Familienverhältnisse:
alleinstehend
Entstanden:
um 1900

Bekannt aus:
…dem Hänneschen Theater

Wissenswertes:
Im Hochdeutschen würde man ihn „Spuckender Hermann“ nennen. Trotz Stottern und feuchter Aussprache sowie einem Buckel überspielt er seine Schwächen gekonnt humorvoll. Sein ausgeglichenes und lustiges Temperament und seine Lebensklugheit zeichnen ihn ebenso aus wie seine Toleranz. Zwar drängt er sich nicht in den Vordergrund, ist aber dennoch auf seinen Vorteil bedacht. Häufig steht er für die Schwächeren ein und regelt so manches Problem durch seinen ausgeprägten Gerechtigkeitssinn. Er ist eine der gern gesehenen Knollendorfer Figuren und bei den anderen durchaus beliebt. Im Theater wurde er besonders durch seine Funktion als Literat der Puppensitzung bekannt und beliebt. So gibt er dem Sitzungspräsidenten „die Woosch“, eine Blutwurst, die als Ordenersatz den Auftretenden verliehen wird mit dem mittlerweile sehr bekannten Ausruf: „Hääärr Pppräsident – die Woosch!“.

Requisite:
Die Woosch – eine Flönz (hochdeutsch: Blutwurst)

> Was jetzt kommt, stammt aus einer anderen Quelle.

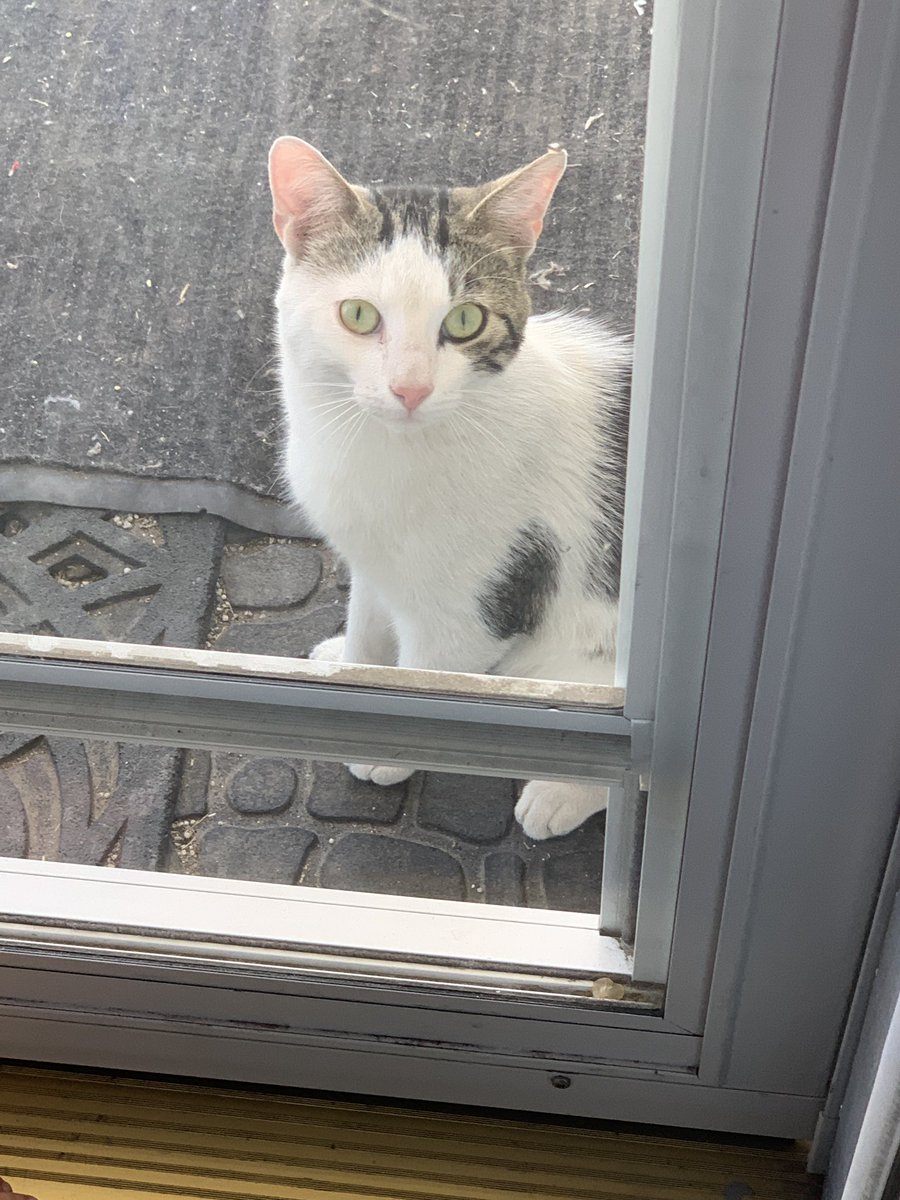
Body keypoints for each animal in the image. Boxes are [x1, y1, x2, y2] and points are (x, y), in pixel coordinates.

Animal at [271, 136, 628, 840]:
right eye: (359, 314)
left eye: (465, 320)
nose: (410, 388)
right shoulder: (373, 560)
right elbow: (369, 625)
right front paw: (349, 661)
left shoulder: (474, 607)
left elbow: (428, 679)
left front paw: (383, 754)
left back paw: (559, 795)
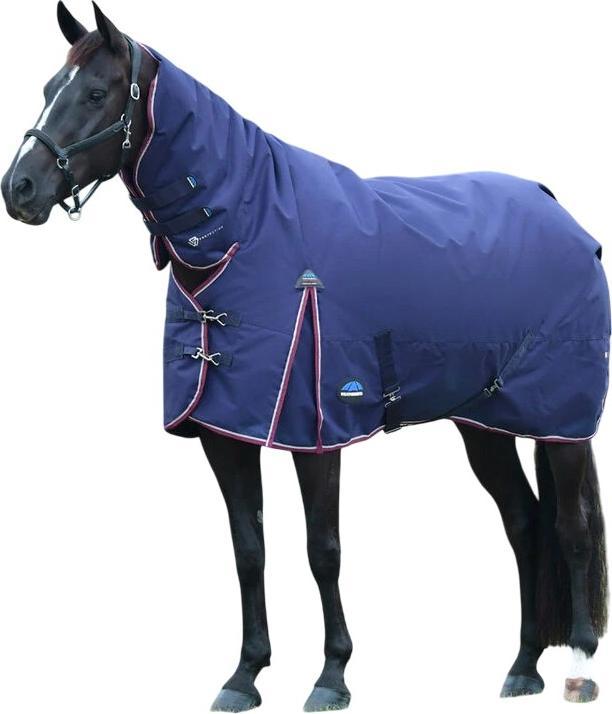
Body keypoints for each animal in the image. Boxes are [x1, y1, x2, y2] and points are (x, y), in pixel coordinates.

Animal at [1, 3, 608, 711]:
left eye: (97, 94)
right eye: (49, 89)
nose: (19, 188)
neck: (249, 232)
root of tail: (558, 211)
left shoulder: (316, 431)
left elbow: (324, 549)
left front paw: (332, 675)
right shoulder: (226, 431)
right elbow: (249, 550)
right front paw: (245, 674)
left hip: (560, 423)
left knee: (572, 527)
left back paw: (580, 664)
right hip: (484, 424)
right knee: (524, 522)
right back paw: (522, 667)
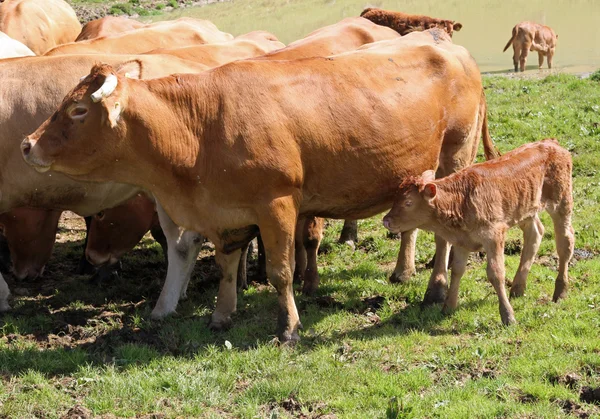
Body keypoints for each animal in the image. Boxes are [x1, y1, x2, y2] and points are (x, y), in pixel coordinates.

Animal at [23, 30, 500, 344]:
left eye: (79, 110)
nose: (27, 144)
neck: (200, 128)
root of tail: (442, 40)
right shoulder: (226, 213)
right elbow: (226, 266)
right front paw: (221, 315)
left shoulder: (277, 204)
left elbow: (280, 271)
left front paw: (288, 326)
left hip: (454, 156)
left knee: (444, 236)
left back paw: (434, 288)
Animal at [382, 139, 576, 326]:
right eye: (395, 198)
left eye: (408, 202)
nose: (386, 220)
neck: (461, 199)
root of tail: (552, 143)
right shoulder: (461, 241)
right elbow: (457, 270)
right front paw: (448, 307)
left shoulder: (494, 235)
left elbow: (496, 273)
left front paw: (508, 316)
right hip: (526, 210)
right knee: (535, 233)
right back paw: (518, 288)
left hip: (562, 202)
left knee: (565, 242)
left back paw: (560, 292)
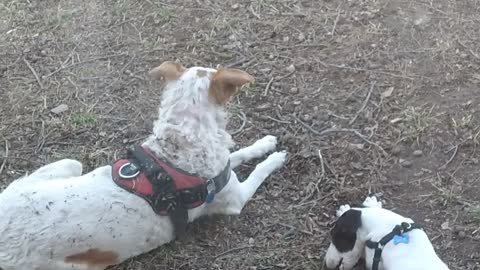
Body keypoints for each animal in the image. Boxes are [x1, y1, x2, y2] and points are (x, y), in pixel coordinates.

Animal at [0, 61, 284, 270]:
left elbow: (240, 153)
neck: (179, 143)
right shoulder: (234, 199)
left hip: (69, 164)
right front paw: (275, 159)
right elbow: (258, 171)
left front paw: (264, 144)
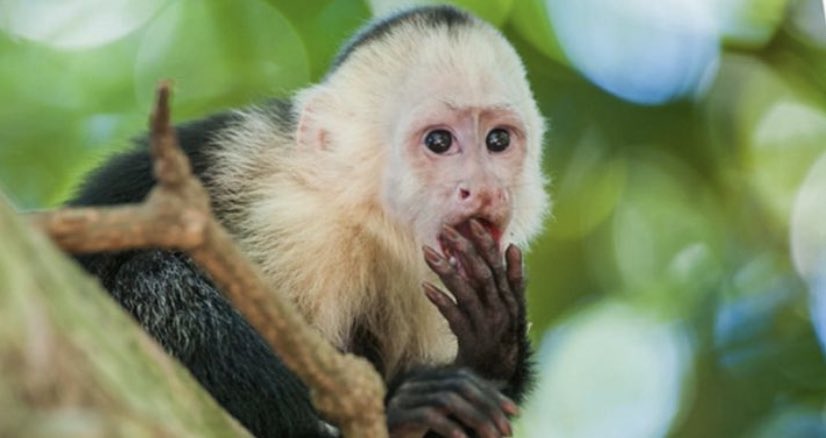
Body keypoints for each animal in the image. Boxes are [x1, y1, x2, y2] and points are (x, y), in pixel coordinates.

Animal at [69, 5, 549, 438]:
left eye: (498, 140)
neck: (364, 222)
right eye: (438, 141)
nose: (484, 189)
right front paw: (400, 407)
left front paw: (491, 344)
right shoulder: (294, 227)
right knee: (152, 278)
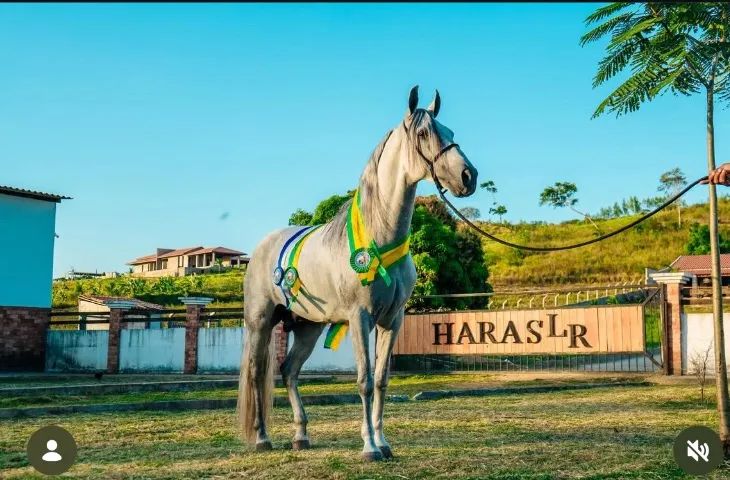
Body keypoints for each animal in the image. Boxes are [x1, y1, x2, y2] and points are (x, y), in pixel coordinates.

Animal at [237, 86, 478, 461]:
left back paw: (301, 435)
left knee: (289, 371)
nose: (469, 177)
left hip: (308, 327)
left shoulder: (392, 320)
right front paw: (368, 447)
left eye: (450, 132)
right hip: (260, 322)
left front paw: (384, 442)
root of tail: (263, 245)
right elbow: (363, 380)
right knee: (256, 373)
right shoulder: (359, 317)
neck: (379, 236)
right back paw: (262, 437)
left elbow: (381, 380)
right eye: (424, 134)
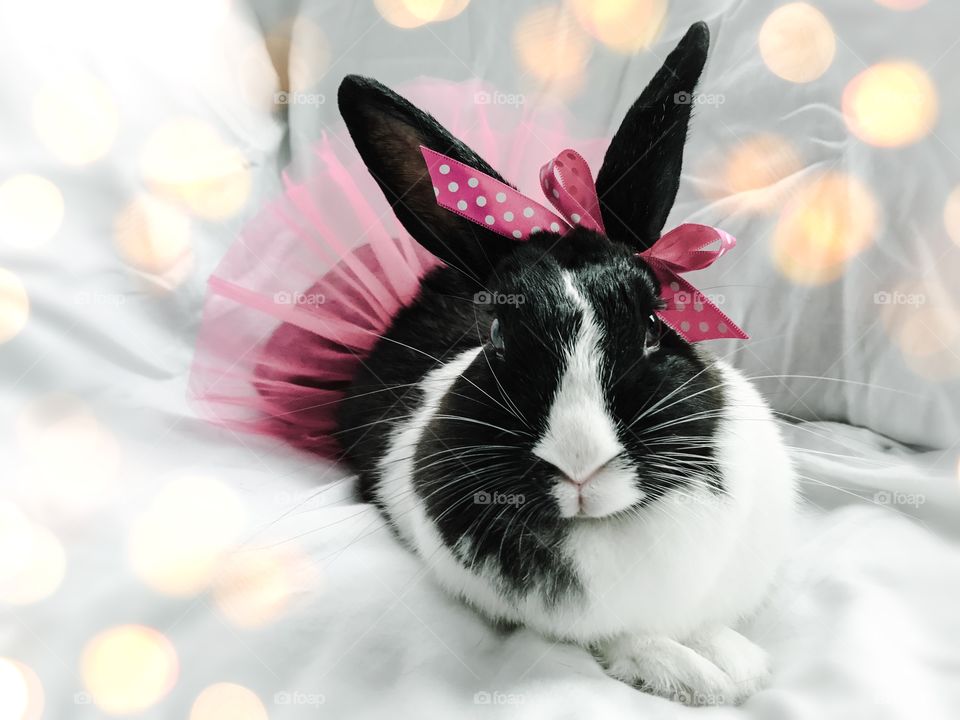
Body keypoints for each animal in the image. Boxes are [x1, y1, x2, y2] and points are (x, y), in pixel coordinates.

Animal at [334, 22, 796, 706]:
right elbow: (621, 635)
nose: (580, 464)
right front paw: (694, 674)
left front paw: (737, 662)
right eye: (497, 334)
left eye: (654, 325)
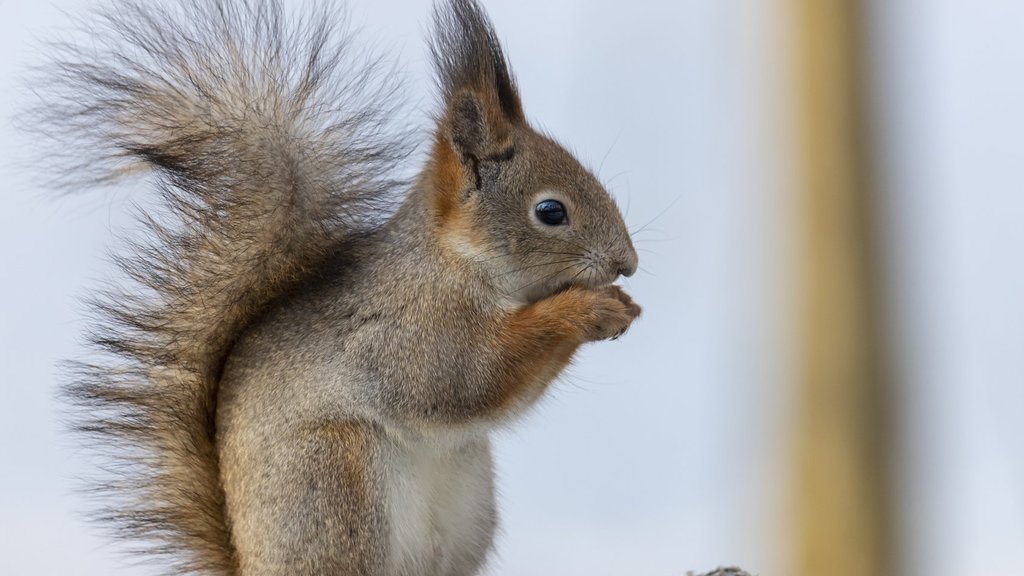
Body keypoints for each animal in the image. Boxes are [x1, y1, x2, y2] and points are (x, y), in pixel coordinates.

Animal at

Besonderheiten des Kostüms:
Analog zur Darstellung im Hänneschen Theater trägt er eine beige Hose und ein grünblaues Jackett mit großen Knöpfen. Am Rücken ist deutlich sein Buckel sichtbar. Besonders auffällig ist auch die große grüne Schleife um den Hals und ein Strohhut mit schwarzem Band.

Auf der Bühne:
Laut prustend und lachend kommentiert er, häufig auch durch Gestik und Mimik, die Fehler anderer, weiß aber dennoch bei Bedarf zu vermitteln. Durch seine feuchte Aussprache steht sein Gegenüber häufig im „Regen“. Oft läuft er auch eilig hin und her, um in Knollendorf Dinge zu regeln oder den nächsten Programmpunkt seiner Puppensitzung auf den Auftritt vorzubereiten.